#  Problematic Reports Regarding Performance

---

>You will know how to answer the following questions at the end of this notebook.
>- [x] What is a problematic report regarding performance?

In [35]:
import pandas as pd

### Loading actives reports and lightning performance

Active Reports

In [36]:
active_reports = pd.read_csv("../../datasets/active_reports.csv", low_memory=False)

In [37]:
active_reports.shape

(38285, 51)

Lightning Performance

In [38]:
lightning_performance = pd.read_csv("../../data/Salesforce/ELF/LightningPerformance/2022-06-04_LightningPerformance.csv",low_memory=False)

In [39]:
list(lightning_performance.columns)

['EVENT_TYPE',
 'TIMESTAMP',
 'REQUEST_ID',
 'ORGANIZATION_ID',
 'USER_ID',
 'CLIENT_ID',
 'SESSION_KEY',
 'LOGIN_KEY',
 'USER_TYPE',
 'APP_NAME',
 'DEVICE_PLATFORM',
 'SDK_APP_VERSION',
 'OS_NAME',
 'OS_VERSION',
 'USER_AGENT',
 'BROWSER_NAME',
 'BROWSER_VERSION',
 'SDK_VERSION',
 'DEVICE_MODEL',
 'DEVICE_ID',
 'SDK_APP_TYPE',
 'CLIENT_GEO',
 'CONNECTION_TYPE',
 'UI_EVENT_ID',
 'UI_EVENT_TYPE',
 'UI_EVENT_SOURCE',
 'UI_EVENT_TIMESTAMP',
 'PAGE_START_TIME',
 'DURATION',
 'DEVICE_SESSION_ID',
 'TIMESTAMP_DERIVED',
 'USER_ID_DERIVED',
 'CLIENT_IP']

### Merge actives reports with lightning performance 

To merge the active reports and lightning performance was define [common columns](https://github.com/dell-splab/lightning-analysis/blob/research-questions/Data%20Discovery%20-%20MUST%20READ.ipynb) beteween both

In [40]:
common_columns = ['USER_ID_DERIVED', 'SESSION_KEY', 'LOGIN_KEY', 'ORGANIZATION_ID', 'CLIENT_IP']
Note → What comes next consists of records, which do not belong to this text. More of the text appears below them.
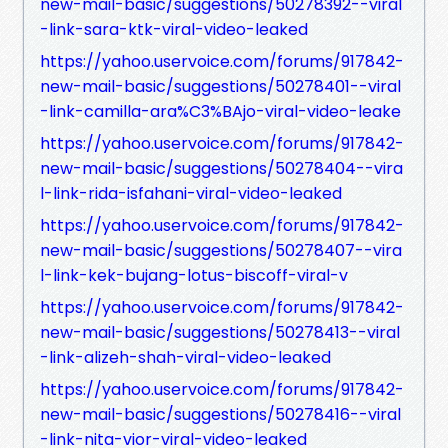
new-mail-basic/suggestions/50278392--viral
-link-sara-ktk-viral-video-leaked
https://yahoo.uservoice.com/forums/917842-
new-mail-basic/suggestions/50278401--viral
-link-camilla-ara%C3%BAjo-viral-video-leake
https://yahoo.uservoice.com/forums/917842-
new-mail-basic/suggestions/50278404--vira
l-link-rida-isfahani-viral-video-leaked
https://yahoo.uservoice.com/forums/917842-
new-mail-basic/suggestions/50278407--vira
l-link-kek-bujang-lotus-biscoff-viral-v
https://yahoo.uservoice.com/forums/917842-
new-mail-basic/suggestions/50278413--viral
-link-alizeh-shah-viral-video-leaked
https://yahoo.uservoice.com/forums/917842-
new-mail-basic/suggestions/50278416--viral
-link-nita-vior-viral-video-leaked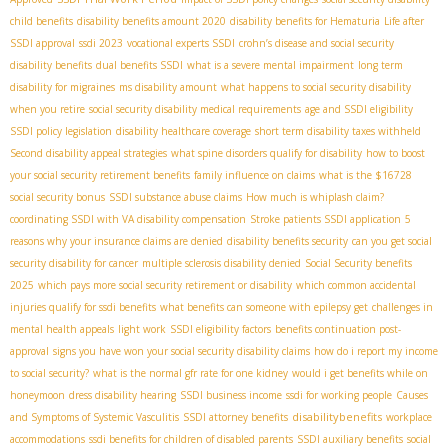
child benefits
disability benefits amount 2020
disability benefits for Hematuria
Life after
SSDI approval
ssdi 2023
vocational experts SSDI
crohn’s disease and social security
disability benefits
dual benefits SSDI
what is a severe mental impairment
long term
disability for migraines
ms disability amount
what happens to social security disability
when you retire
social security disability medical requirements
age and SSDI eligibility
SSDI policy legislation
disability healthcare coverage
short term disability taxes withheld
Second disability appeal strategies
what spine disorders qualify for disability
how to boost
your social security retirement benefits
family influence on claims
what is the $16728
social security bonus
SSDI substance abuse claims
How much is whiplash claim?
coordinating SSDI with VA disability compensation
Stroke patients SSDI application
5
reasons why your insurance claims are denied
disability benefits security
can you get social
security disability for cancer
multiple sclerosis disability denied
Social Security benefits
2025
which pays more social security retirement or disability
which common accidental
injuries qualify for ssdi benefits
what benefits can someone with epilepsy get
challenges in
mental health appeals
light work
SSDI eligibility factors
benefits continuation post-
approval
signs you have won your social security disability claims
how do i report my income
to social security?
what is the normal gfr rate for one kidney
would i get benefits while on
honeymoon
dress disability hearing
SSDI business income
ssdi for working people
Causes
disabilitybenefits
and Symptoms of Systemic Vasculitis
SSDI attorney benefits
workplace
accommodations
ssdi benefits for children of disabled parents
SSDI auxiliary benefits
social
Remove unsued columns before merge

In [55]:
lightning_performance.drop(['EVENT_TYPE','TIMESTAMP','REQUEST_ID','USER_ID','USER_TYPE','TIMESTAMP_DERIVED'], inplace=True, axis=1)

In [56]:
ltng_full_reports_performance = pd.merge(left=active_reports, right=lightning_performance, on=common_columns)

In [57]:
ltng_full_reports_performance.shape

(7176291, 73)

In [58]:
list(ltng_full_reports_performance.columns)

['CreatedById',
 'CreatedDate',
 'Description',
 'DeveloperName',
 'FolderName',
 'Format',
 'Id',
 'IsDeleted',
 'LastModifiedById',
 'LastModifiedDate',
 'LastReferencedDate',
 'LastRunDate',
 'LastViewedDate',
 'Name',
 'NamespacePrefix',
 'OwnerId',
 'ReportTypeApiName',
 'SystemModstamp',
 'EVENT_TYPE',
 'TIMESTAMP',
 'REQUEST_ID',
 'ORGANIZATION_ID',
 'USER_ID',
 'RUN_TIME',
 'CPU_TIME',
 'URI',
 'SESSION_KEY',
 'LOGIN_KEY',
 'USER_TYPE',
 'REQUEST_STATUS',
 'DB_TOTAL_TIME',
 'ENTITY_NAME',
 'DISPLAY_TYPE',
 'RENDERING_TYPE',
 'REPORT_ID',
 'ROW_COUNT',
 'NUMBER_EXCEPTION_FILTERS',
 'NUMBER_COLUMNS',
 'AVERAGE_ROW_SIZE',
 'SORT',
 'DB_BLOCKS',
 'DB_CPU_TIME',
 'NUMBER_BUCKETS',
 'TIMESTAMP_DERIVED',
 'USER_ID_DERIVED',
 'CLIENT_IP',
 'URI_ID_DERIVED',
 'REPORT_ID_DERIVED',
 'ORIGIN',
 'IsActiveSinceCreation',
 'IsActiveSinceLastModification',
 'CLIENT_ID',
 'APP_NAME',
 'DEVICE_PLATFORM',
 'SDK_APP_VERSION',
 'OS_NAME',
 'OS_VERSION',
 'USER_AGENT',
 'BROWSER_NAME',
 'BROWSER_VER

### Problematic reports

To determine which reports are problematic, a DURATION (The duration in milliseconds since the page start time as per this [reference](https://developer.salesforce.com/docs/atlas.en-us.238.0.object_reference.meta/object_reference/sforce_api_objects_eventlogfile_lightningperformance.htm?q=performance)) is assumed to be > 120 seconds.

In [59]:
threshold = 120000

In [60]:
ltng_full_reports_performance  = ltng_full_reports_performance[ltng_full_reports_performance.DURATION >= threshold]

In [61]:
ltng_full_reports_performance.shape

(86196, 73)

Storing a dataset with only active and problematic reports.

In [63]:
ltng_full_reports_performance.to_csv("datasets/active_and_problematic_reports_performance.csv", index=False)